The benefits of natural light within the built environment have now been researched, written about and accepted as a fundamental design characteristic in successful architecture. Creating a connection to the outdoors provides the stimulation required to regulate our circadian rhythms, which can result in improved comfort and productivity. In addition, increasing natural daylight in our homes and work environments decreases the demand for electric lighting and therefore, electricity consumption.
While traditional skylights can provide a good visual connection to the outdoors, suntubes are better insulated, are more efficient at distributing daylight without glare, and don’t have the ‘thermal liability’ of a skylight. Suntubes, Solatubes, SunTunnels, Solar Tubes - whatever brand or label you choose - all are products we often recommend in our projects that have proven to be a real asset to daylighting design. Although they are often located in a project using ballpark guidelines, computer daylight modeling provides more opportunity for strategic placement. Below are two of our recent projects with examples of how the products were used, lessons learned, and best practices.
Lompoc Transit Center
The Transit Center was built with four large commercial bays that included fleet maintenance spaces, a bus wash station, office space, support and storage space. The client’s experience at other facilities was that the bay doors were being left open to bring daylight into the spaces which caused issues with wind, dust and glare. Rather than closing the doors and installing high bay electric lighting, we were brought onto the team to investigate suntubes as an alternative solution. We ran daylight simulations comparing light levels for different times of the year, with the bay doors open and closed, with different quantities of tubes, and an option of Kalwall systems in certain buildings.
A sample comparison below shows daylight levels on a summer day with eight tubes (left) versus sixteen tubes (right):
The suntubes were very effective in bringing highbay light into a space without using any electricity.
One complication for this project was when we began designing the roof top solar arrays. CalFire requires a 4-foot clearance around all openings, including suntubes, and at the eaves. In our effort to properly daylight the spaces that could not be effectively reached using side lighting, we were also carving out roof top area that would be unavailable for solar modules.
A solution that emerged was moving some of the planned solar PV panels to the canopy over an adjacent work area. This allowed some of the electricity generation to be assumed by a concentrated installation, while freeing up space on the main building for daylighting mixed with a smaller PV footprint.

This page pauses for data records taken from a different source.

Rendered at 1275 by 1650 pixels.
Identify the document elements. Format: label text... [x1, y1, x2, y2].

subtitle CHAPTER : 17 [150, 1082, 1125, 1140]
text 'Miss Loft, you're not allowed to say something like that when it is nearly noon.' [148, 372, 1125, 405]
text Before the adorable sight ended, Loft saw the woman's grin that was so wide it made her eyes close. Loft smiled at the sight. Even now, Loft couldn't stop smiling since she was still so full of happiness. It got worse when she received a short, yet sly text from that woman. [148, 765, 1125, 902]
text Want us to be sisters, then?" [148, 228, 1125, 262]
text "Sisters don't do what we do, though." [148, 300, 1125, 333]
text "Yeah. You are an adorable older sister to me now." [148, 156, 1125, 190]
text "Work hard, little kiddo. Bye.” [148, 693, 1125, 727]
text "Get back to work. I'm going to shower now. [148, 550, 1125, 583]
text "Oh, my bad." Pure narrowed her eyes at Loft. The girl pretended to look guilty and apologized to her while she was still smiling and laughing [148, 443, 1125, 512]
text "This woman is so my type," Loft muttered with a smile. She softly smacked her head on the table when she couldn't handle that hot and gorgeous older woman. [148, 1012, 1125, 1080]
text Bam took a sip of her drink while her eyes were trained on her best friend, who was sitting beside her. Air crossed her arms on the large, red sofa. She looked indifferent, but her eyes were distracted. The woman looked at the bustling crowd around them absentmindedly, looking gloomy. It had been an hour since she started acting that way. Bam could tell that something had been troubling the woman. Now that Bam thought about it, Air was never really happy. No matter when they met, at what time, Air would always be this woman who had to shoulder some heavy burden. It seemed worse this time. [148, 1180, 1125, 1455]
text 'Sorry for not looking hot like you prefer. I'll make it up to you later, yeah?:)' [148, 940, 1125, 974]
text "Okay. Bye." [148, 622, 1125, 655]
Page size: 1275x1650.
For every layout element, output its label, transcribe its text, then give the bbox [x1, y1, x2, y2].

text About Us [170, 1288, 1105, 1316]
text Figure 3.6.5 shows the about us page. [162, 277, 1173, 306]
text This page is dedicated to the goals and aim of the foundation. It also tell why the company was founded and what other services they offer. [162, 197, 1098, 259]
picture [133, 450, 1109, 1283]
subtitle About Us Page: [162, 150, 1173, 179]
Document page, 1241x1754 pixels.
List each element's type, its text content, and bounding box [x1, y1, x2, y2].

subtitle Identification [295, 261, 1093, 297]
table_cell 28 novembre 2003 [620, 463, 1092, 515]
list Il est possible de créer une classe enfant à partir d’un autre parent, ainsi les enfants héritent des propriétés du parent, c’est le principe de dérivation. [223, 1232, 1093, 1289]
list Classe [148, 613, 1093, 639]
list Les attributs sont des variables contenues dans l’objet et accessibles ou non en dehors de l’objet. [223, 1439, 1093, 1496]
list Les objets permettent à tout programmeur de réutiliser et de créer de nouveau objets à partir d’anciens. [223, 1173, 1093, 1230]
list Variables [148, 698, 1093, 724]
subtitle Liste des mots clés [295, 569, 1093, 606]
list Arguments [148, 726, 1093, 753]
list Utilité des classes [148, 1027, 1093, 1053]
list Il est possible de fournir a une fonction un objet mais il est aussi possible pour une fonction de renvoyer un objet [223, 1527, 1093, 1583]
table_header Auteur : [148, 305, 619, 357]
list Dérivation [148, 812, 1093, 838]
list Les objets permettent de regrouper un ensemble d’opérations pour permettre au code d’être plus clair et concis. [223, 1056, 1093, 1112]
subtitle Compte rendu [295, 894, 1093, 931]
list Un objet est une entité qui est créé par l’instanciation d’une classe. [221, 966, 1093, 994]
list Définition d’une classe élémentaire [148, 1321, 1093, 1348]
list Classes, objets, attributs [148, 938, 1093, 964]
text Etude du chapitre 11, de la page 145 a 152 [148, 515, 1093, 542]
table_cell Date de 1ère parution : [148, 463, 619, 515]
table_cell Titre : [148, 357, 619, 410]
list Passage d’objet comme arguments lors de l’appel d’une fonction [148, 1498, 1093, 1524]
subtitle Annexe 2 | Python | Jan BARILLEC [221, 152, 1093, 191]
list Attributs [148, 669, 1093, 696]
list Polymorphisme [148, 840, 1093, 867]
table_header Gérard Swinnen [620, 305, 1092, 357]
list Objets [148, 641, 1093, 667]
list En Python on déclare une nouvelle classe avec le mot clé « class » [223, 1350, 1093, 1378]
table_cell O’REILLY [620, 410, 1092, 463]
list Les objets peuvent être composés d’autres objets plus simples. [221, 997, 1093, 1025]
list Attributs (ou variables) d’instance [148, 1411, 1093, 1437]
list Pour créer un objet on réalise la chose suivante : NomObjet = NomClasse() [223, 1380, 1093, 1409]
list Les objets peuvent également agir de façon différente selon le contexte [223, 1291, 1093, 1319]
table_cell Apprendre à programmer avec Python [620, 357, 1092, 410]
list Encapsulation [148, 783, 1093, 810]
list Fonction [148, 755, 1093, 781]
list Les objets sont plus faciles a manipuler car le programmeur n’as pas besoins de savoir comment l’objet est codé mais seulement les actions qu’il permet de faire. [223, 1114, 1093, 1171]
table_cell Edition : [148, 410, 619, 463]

This project comprised a three-story multi-use building with significant glazing on all orientations, using a spandrel glazing system. We assisted the design team in improving the building’s daylight by making suggestions such as glazing performance specifications, altering the footprint shape and rearranging interior spaces to increase the depth of daylighting.
Through modeling, we demonstrated that a thinner footprint provided greater opportunity for daylight and had improved energy performance. The architects - Arris Studio Architects - were then able to create a building with great perimeter daylighting. We then focused on improving interior spaces such as common work areas of the third floor. We recommended a “shared light” strategy where suntubes were placed throughout the corridor, and the interior office doors were changed from solid to glazed, creating more consistent light levels on the top floor from the perimeter to the core.
Initially the owner group also wanted a large skylight in the lobby area but after modeling different scenarios, we suggested multiple suntubes that would still provide ample daylight but reduce glare, prevent UV-light from fading the furniture, and reduce heat gain that would have occurred with a single large skylight. You can see in the image below that four suntubes were located in the interior rectangular space directly in front of double doors to bring in light for occupants deep in the space, while single suntubes provide daylight to both the corridor and the adjacent interior spaces (through glazed doors).
Suntubes, interior glazing, a thinner footprint, and coordination with roof-mounted solar panels are all strategies to achieve a high performance building that is a great place to work. To achieve all that, daylight modeling is a great tool for effective design decisions.